Until the Apple Watch manages to constantly display the time without sapping the battery, a normal wristwatch is better for telling the time in all those scenarios.


Many cars are now equipped with a touch-screen on the console that essentially mirrors a smartphone screen. Android phone users get to use Android Auto, and iPhone users hook into CarPlay.

These smart car systems are designed to seamlessly work with a smartphone. Plugging in an iPhone, for example, loads a screen of apps like Apple Maps, Apple Music, and Apple’s podcast app, which you can then control on the console or with Siri instead of fiddling with your smartphone screen.

The problem with this concept is there are a limited number of apps that work with these smart infotainment systems. For example, if while using CarPlay you prefer to use Google Maps or Waze, people are out of luck and are stuck with Apple Maps.

That’s not to mention the tremendous hassle of keeping the systems fully up-to-date.

Using a phone mount is a cheap and simple solution that is far less frustrating. “You just attach the mount to the dash, a CD player slot or an air conditioning vent, mount your phone and plug it into a power charger via the accessories port,” Karim Halawi, a Lebanese Uber Driver told Annahar.

“Voilà, your phone has become your infotainment system, capable of running your favorite navigation and music apps and using voice controls to place calls over speakerphone,” Halawi added,

The cabbie noted that the screen on a regular smartphone is large enough to clearly read maps, and allows people to manually update the operating system on their own.

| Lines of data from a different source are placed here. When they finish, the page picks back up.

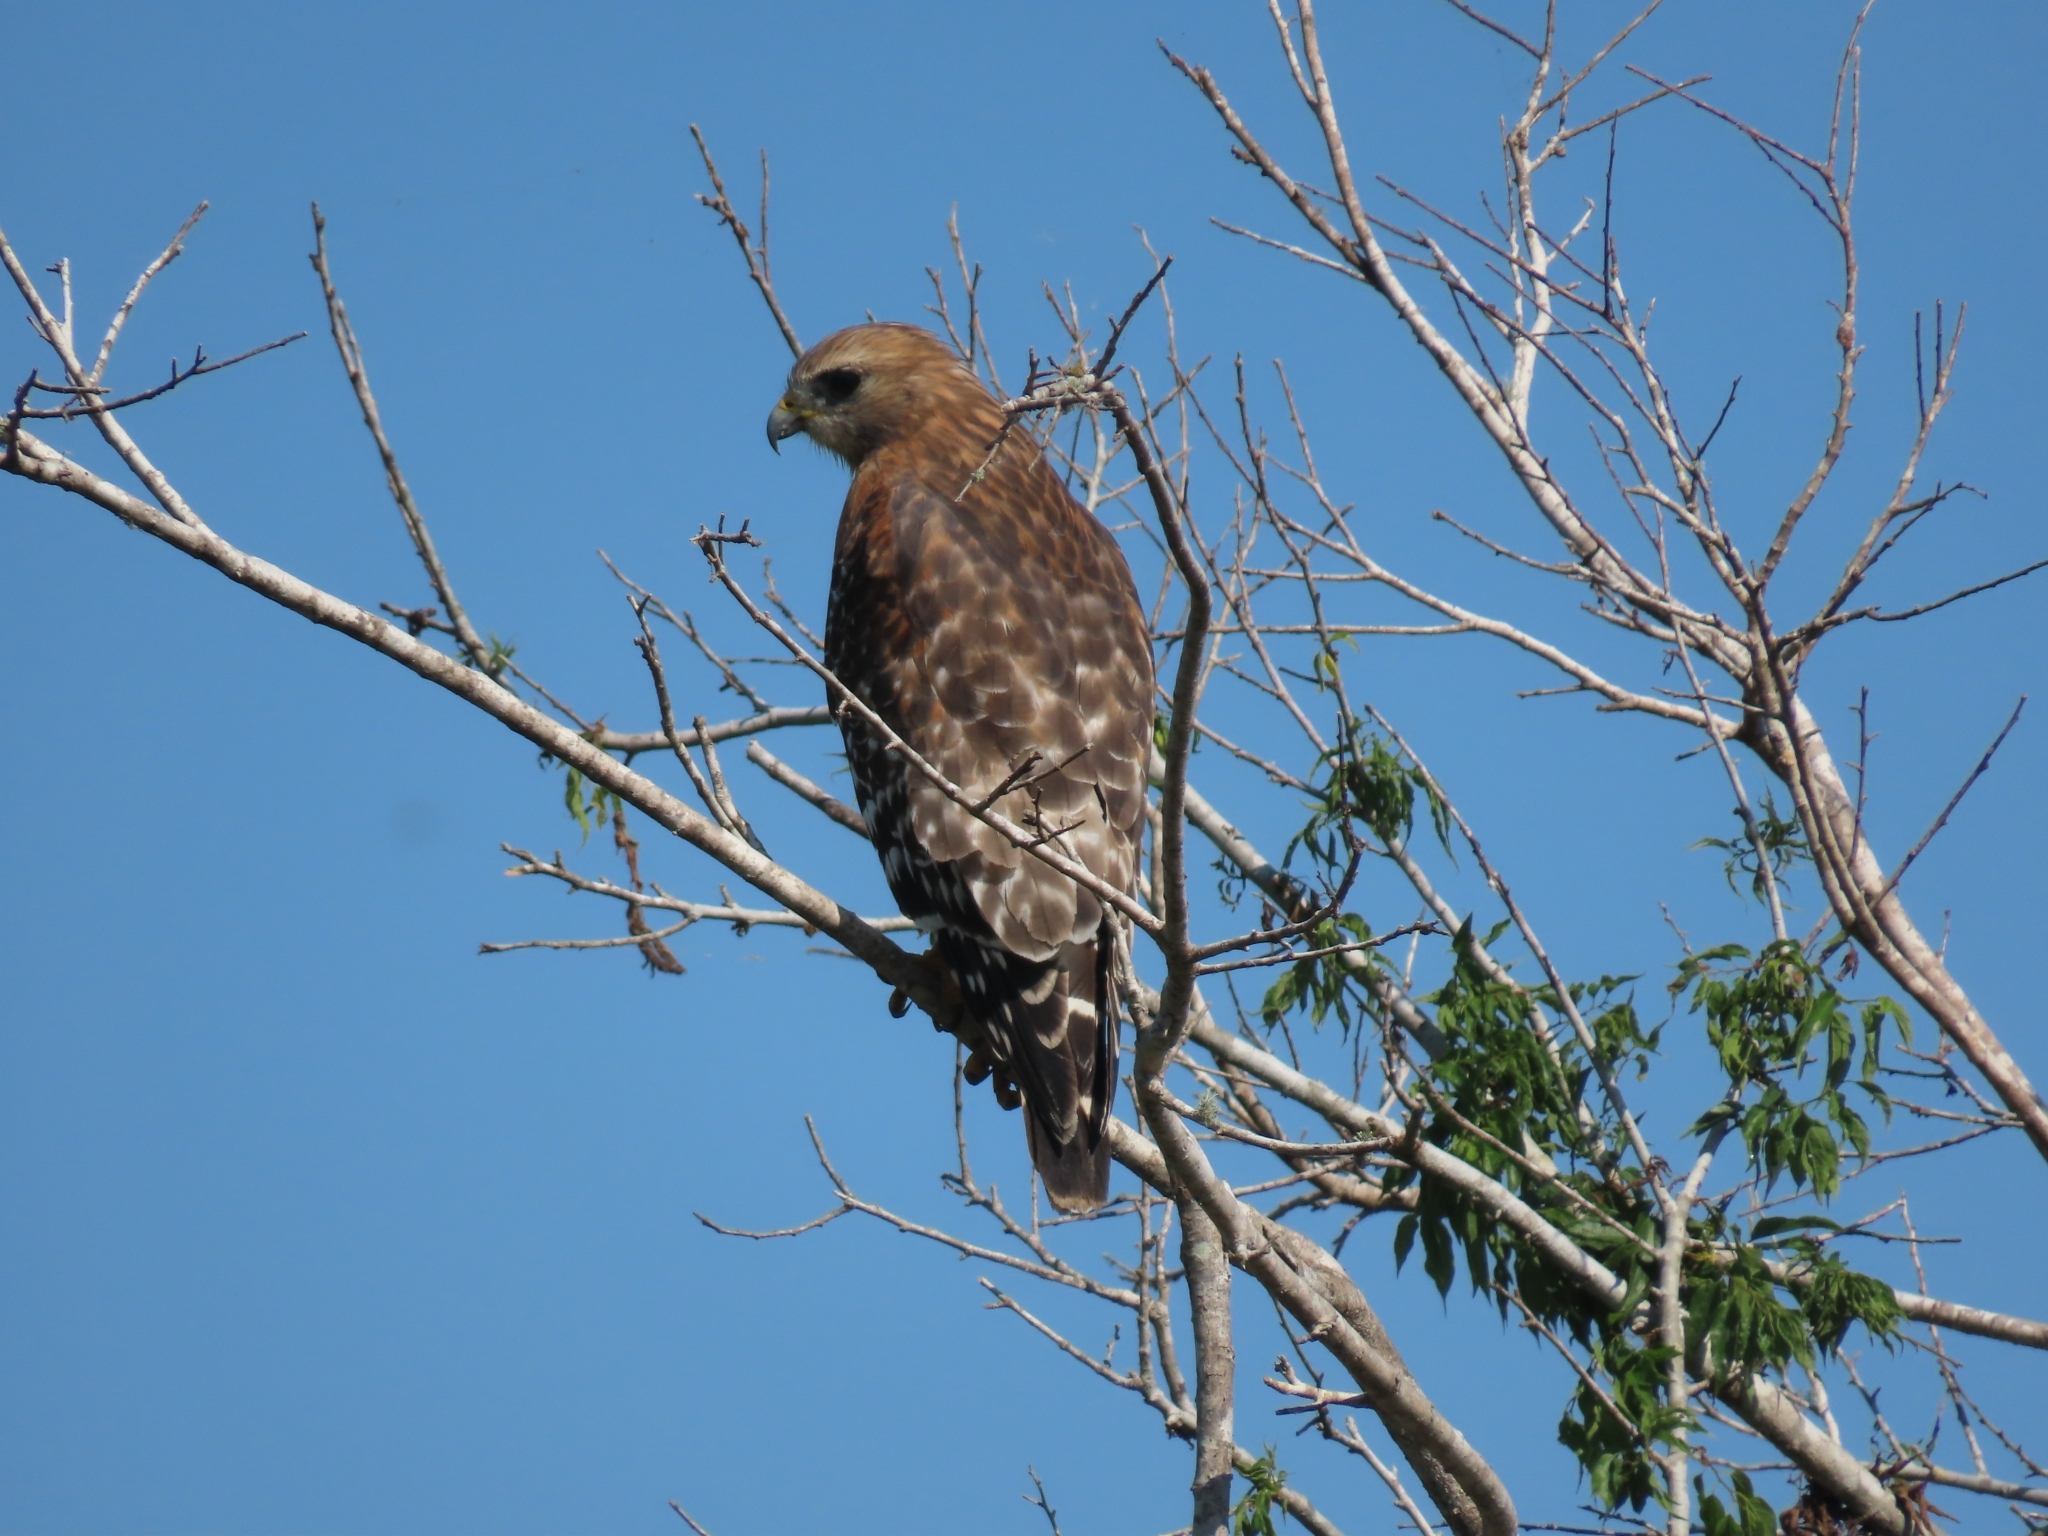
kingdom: Animalia
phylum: Chordata
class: Aves
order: Accipitriformes
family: Accipitridae
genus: Buteo
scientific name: Buteo lineatus
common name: Red-shouldered hawk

Amazon recently introduced the Echo Spot, a smart alarm clock with a touch-screen and the Alexa virtual assistant. A less desirable feature is a built-in camera for placing video calls.

A camera on a nightstand that is constantly pointed at a person’s bed? It’s like asking for privacy to be violated.

Amazon promises the camera software on the Echo Spot can be turned off whenever it isn’t being used. But it’s an obvious feature for hackers to target with malware.

So if the primary goal is to have a device that wakes people up on time to go to work, just get an old-school alarm clock.


One of the most common uses of Alexa is to set a kitchen timer.

Just say “Alexa, set a timer for 80 minutes” while busy chopping vegetables. But there are reasons a cheap kitchen timer can be superior.

Cooking timing can vary depending on your heating element, among other factors.

So when checking on the food’s doneness and change the kitchen timer, an old-school timer — either the analog variety or the types with a digital time display and two or three physical buttons — can be easier.

“It simply dings or beeps when the time is up and it’s quicker to add or subtract a few minutes by turning a dial or pressing a button or two,” Dolly Chidiac, a stay at home mom who was gifted Alexa by her daughter to replace her old kitchen timer, told Annahar.

“You can also constantly see how much time is left on the timer, whereas with Alexa, you have to open a smartphone app to see the remaining time or ask Alexa to tell you how much time is left,” Chidiac said frustratingly.

Over the long term, using a smart speaker as a timer gets tedious.


When people buy new tablets, they often give their older tablet a second life by designating it for the kitchen. Voila, the ancient tablet gets mounted to the refrigerator with a magnet and becomes a glorified recipe reader.

Chidiac, who tried this experiment, considers it to be a hassle.

“You often have to clean the tablet after smearing food on the screen; the battery eventually needs to be recharged,” she added, highlighting that if one were to double or halve a recipe, “you have to do some mental math, which makes multitasking more challenging when you are busy in the kitchen.”

Printing out or jotting down a recipe on a piece of paper is just simpler.

“The old-fashioned way is much better since you can easily scribble additional notes, like changes and improvements to the recipe,” Chidiac said.

And if it gets covered in food, it’s easy to just throw it away.